=== EXCERPTED DATA ===
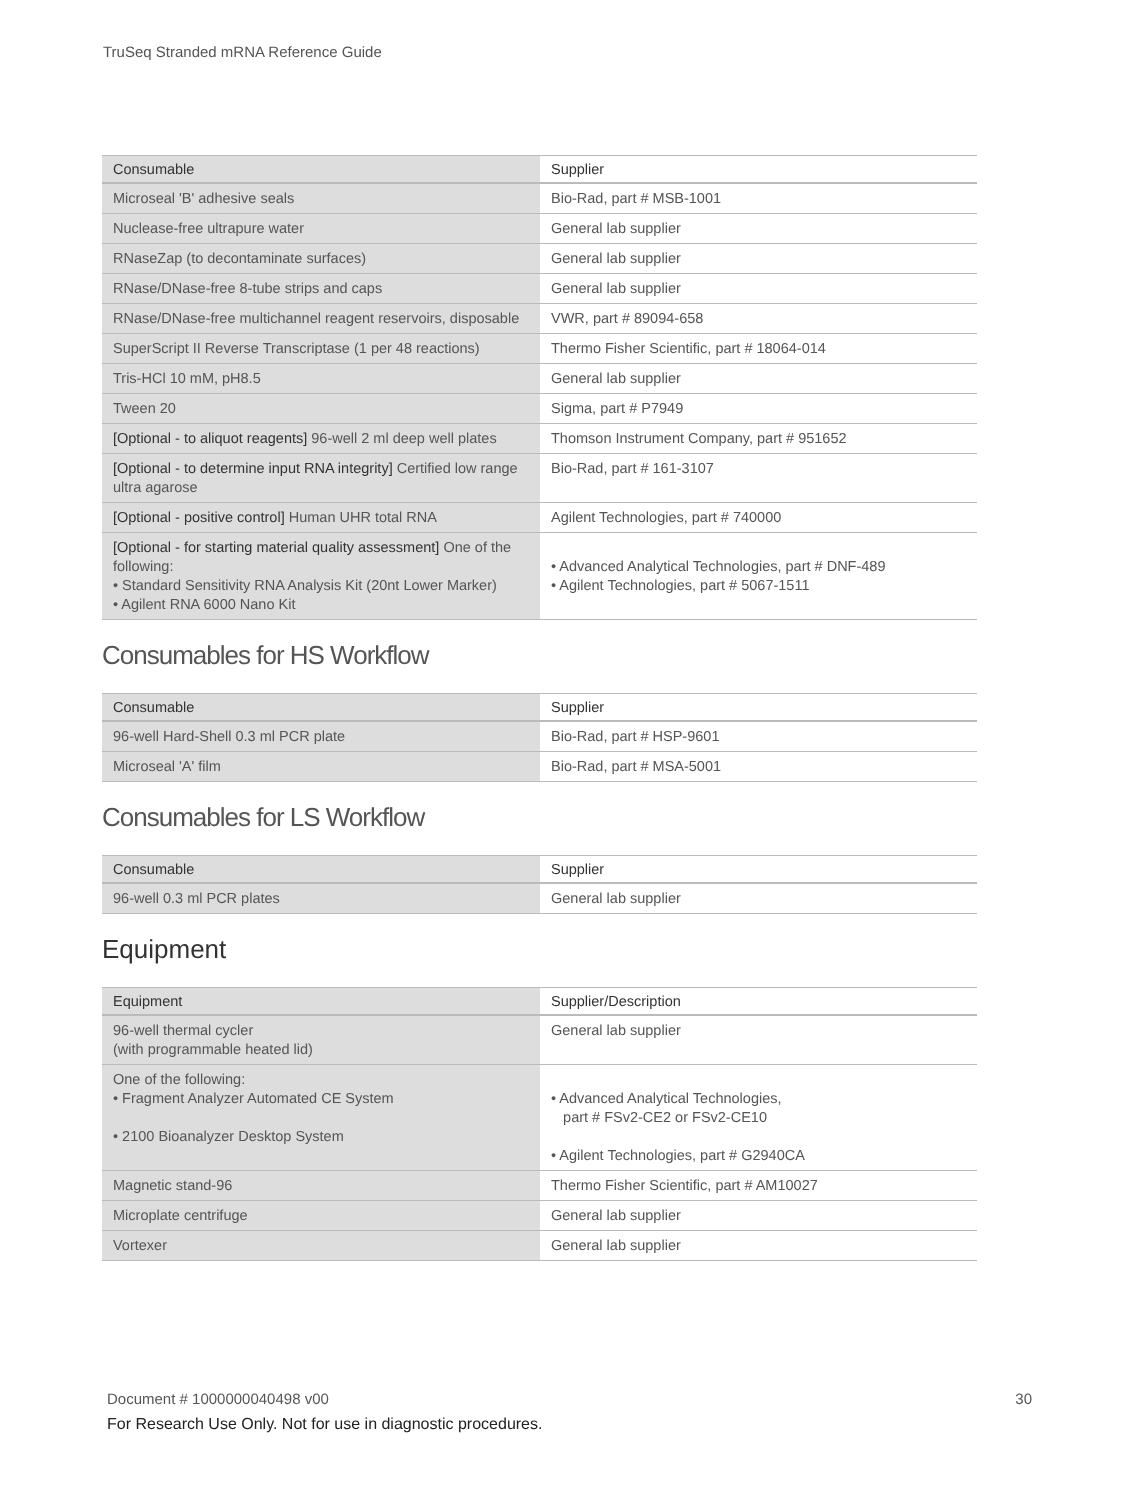TruSeq Stranded mRNA Reference Guide
| Consumable | Supplier |
| --- | --- |
| Microseal 'B' adhesive seals | Bio-Rad, part # MSB-1001 |
| Nuclease-free ultrapure water | General lab supplier |
| RNaseZap (to decontaminate surfaces) | General lab supplier |
| RNase/DNase-free 8-tube strips and caps | General lab supplier |
| RNase/DNase-free multichannel reagent reservoirs, disposable | VWR, part # 89094-658 |
| SuperScript II Reverse Transcriptase (1 per 48 reactions) | Thermo Fisher Scientific, part # 18064-014 |
| Tris-HCl 10 mM, pH8.5 | General lab supplier |
| Tween 20 | Sigma, part # P7949 |
| [Optional - to aliquot reagents] 96-well 2 ml deep well plates | Thomson Instrument Company, part # 951652 |
| [Optional - to determine input RNA integrity] Certified low range ultra agarose | Bio-Rad, part # 161-3107 |
| [Optional - positive control] Human UHR total RNA | Agilent Technologies, part # 740000 |
| [Optional - for starting material quality assessment] One of the following: • Standard Sensitivity RNA Analysis Kit (20nt Lower Marker) • Agilent RNA 6000 Nano Kit | • Advanced Analytical Technologies, part # DNF-489 • Agilent Technologies, part # 5067-1511 |
Consumables for HS Workflow
| Consumable | Supplier |
| --- | --- |
| 96-well Hard-Shell 0.3 ml PCR plate | Bio-Rad, part # HSP-9601 |
| Microseal 'A' film | Bio-Rad, part # MSA-5001 |
Consumables for LS Workflow
| Consumable | Supplier |
| --- | --- |
| 96-well 0.3 ml PCR plates | General lab supplier |
Equipment
| Equipment | Supplier/Description |
| --- | --- |
| 96-well thermal cycler (with programmable heated lid) | General lab supplier |
| One of the following: • Fragment Analyzer Automated CE System • 2100 Bioanalyzer Desktop System | • Advanced Analytical Technologies, part # FSv2-CE2 or FSv2-CE10 • Agilent Technologies, part # G2940CA |
| Magnetic stand-96 | Thermo Fisher Scientific, part # AM10027 |
| Microplate centrifuge | General lab supplier |
| Vortexer | General lab supplier |
Document # 1000000040498 v00
30
For Research Use Only. Not for use in diagnostic procedures.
===
HOW TO COMPLETE THIS TASK: Among the lines of the preceding data, which ones hold the word "Scientific"? List them.

TASK RESPONSE:
| SuperScript II Reverse Transcriptase (1 per 48 reactions) | Thermo Fisher Scientific, part # 18064-014 |
| Magnetic stand-96 | Thermo Fisher Scientific, part # AM10027 |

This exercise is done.